This section is also miffed that it was not consulted when former Minister of State for HRD Mahendra Nath Pandey was appointed the Uttar Pradesh BJP chief.

The issue also figured in a meeting on Wednesday evening of senior leaders including Home Minister Rajnath Singh, Finance Minister Arun Jaitley, Road Transport and Highways Minister Nitin Gadkari and External Affairs Minister Sushma Swaraj.

The 11-member Parliamentary Board chaired by Shah has Prime Minister Narendra Modi, Union ministers Rajnath Singh, Jaitley, Sushma Swaraj, Gadkari, Ananth Kumar, Thawarchand Gehlot, Jagat Prakash Nadda, Shivraj Singh Chouhan (Madhya Pradesh Chief Minister) and General secretary (organisation) Ram Lal as its members.

According to the BJP constitution, the National Executive of the party constitutes the Parliamentary Board consisting of the party president and 10 others, including the leader of the party in Parliament, as members.

The Chairman of the Board would be the President and one of the General Secretaries would be nominated by the BJP President to act as the board Secretary.

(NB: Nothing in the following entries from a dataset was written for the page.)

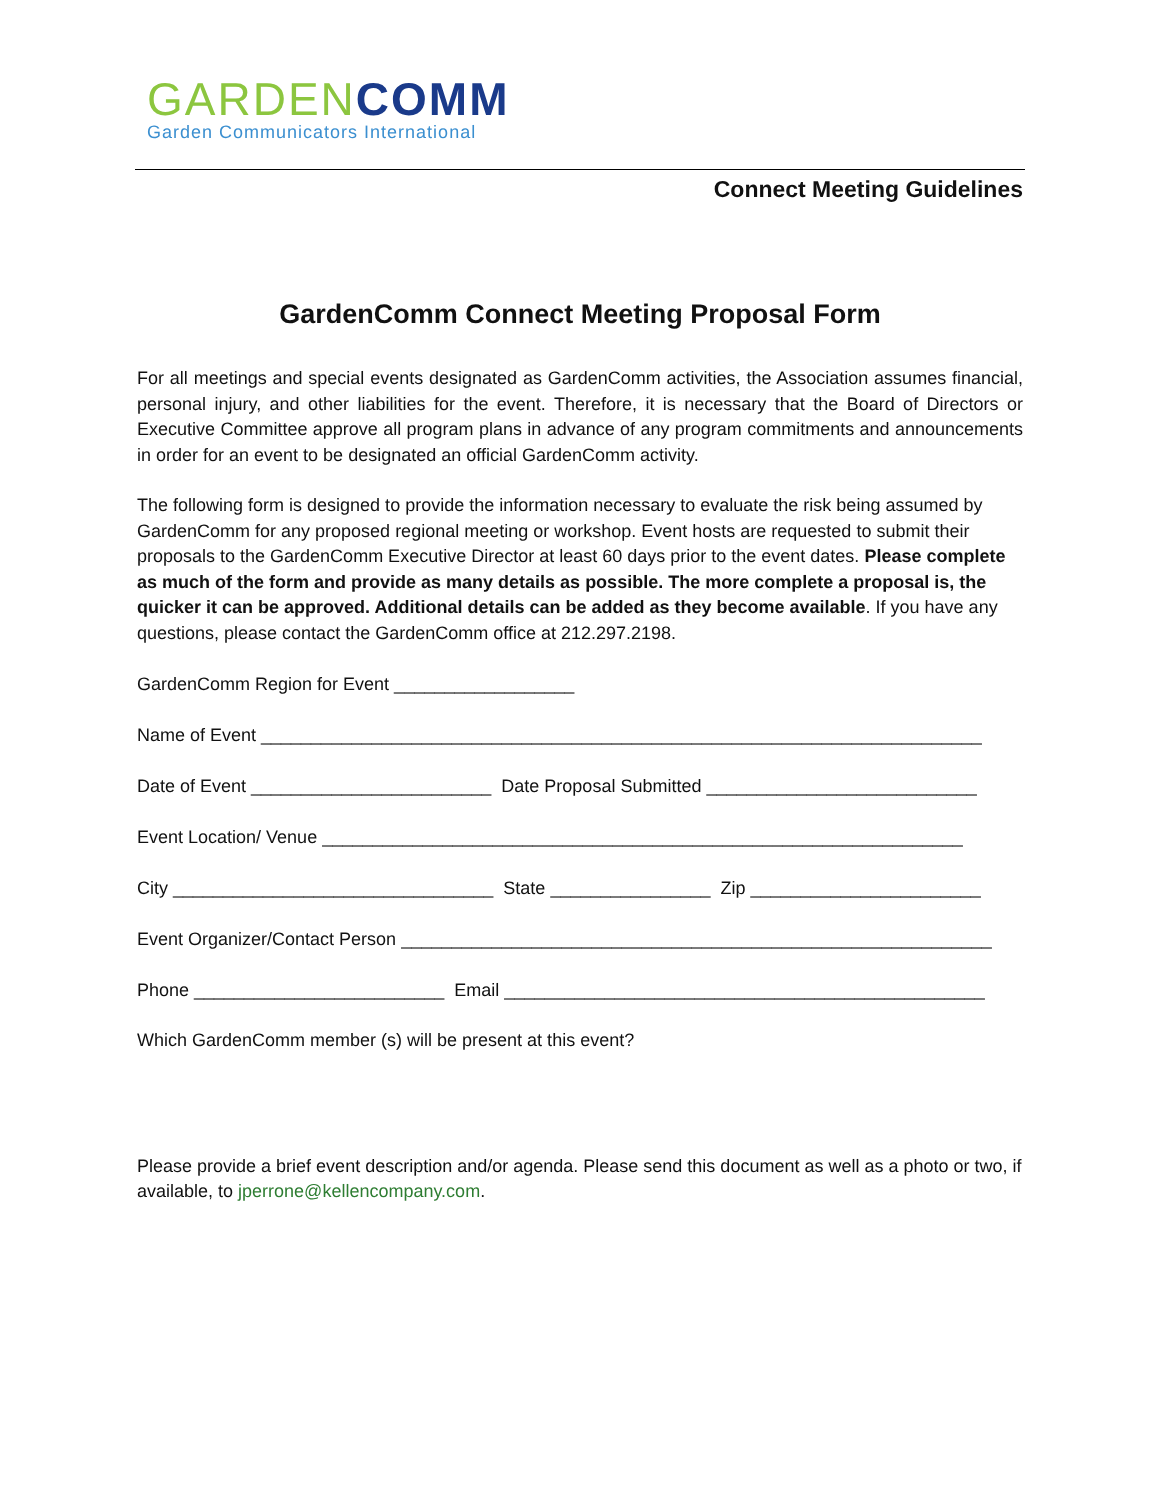GARDEN COMM
Garden Communicators International
Connect Meeting Guidelines
GardenComm Connect Meeting Proposal Form
For all meetings and special events designated as GardenComm activities, the Association assumes financial, personal injury, and other liabilities for the event. Therefore, it is necessary that the Board of Directors or Executive Committee approve all program plans in advance of any program commitments and announcements in order for an event to be designated an official GardenComm activity.
The following form is designed to provide the information necessary to evaluate the risk being assumed by GardenComm for any proposed regional meeting or workshop. Event hosts are requested to submit their proposals to the GardenComm Executive Director at least 60 days prior to the event dates. Please complete as much of the form and provide as many details as possible. The more complete a proposal is, the quicker it can be approved. Additional details can be added as they become available. If you have any questions, please contact the GardenComm office at 212.297.2198.
GardenComm Region for Event __________________
Name of Event ________________________________________________________________________
Date of Event ________________________ Date Proposal Submitted ___________________________
Event Location/ Venue ________________________________________________________________
City ________________________________ State ________________ Zip _______________________
Event Organizer/Contact Person ___________________________________________________________
Phone _________________________ Email ________________________________________________
Which GardenComm member (s) will be present at this event?
Please provide a brief event description and/or agenda. Please send this document as well as a photo or two, if available, to jperrone@kellencompany.com.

Shah had earlier reconstituted the Board when he became the BJP President. He had dropped party veterans — former Prime Minister Atal Bihari Vajpayee, former Deputy Prime Minister L.K. Advani and former President and union minister Murli Manohar Joshi — from the body.

Shah had inducted Shivraj Singh Chouhan and J.P. Nadda to the Board. Nadda was then BJP’s General Secretary and nominated by Shah. Nadda is Secretary of the Parliamentary Board. Nadda later joined the Modi cabinet.

Under the BJP constitution, Shah would have to nominate one among the present general secretaries as Secretary of the Board. Among the eight general secretaries, Ram Madhav, also from the south, looks like being selected for the job, the sources said.

Shah also needs to reconstitute the Central Election Committee (CEC). The CEC finalises the names of candidates for elections to state assemblies, Parliament and other bodies. Naidu was also a member of the CEC.

Reconstitution of these top bodies looks imminent as seven states — Gujarat, Karnataka, Himachal Pradesh, Nagaland, Meghalaya, Tripura and Mizoram — are due to go to the polls.

The BJP Parliamentary Board also decides on questions like whether the party goes to polls with a Chief Ministerial face or without it.

Shah was elected unopposed as President of the Bharatiya Janata Party in January 2016 for a second term, this time for a full tenure of three years.

Since then, Shah has been working with his old team. Shah had earlier completed Home Minister Rajnath Singh’s interrupted tenure as BJP President from July 2014.

Another area where Shah is likely to focus attention is on the reconstitution of office bearers in the BJP headquarters here.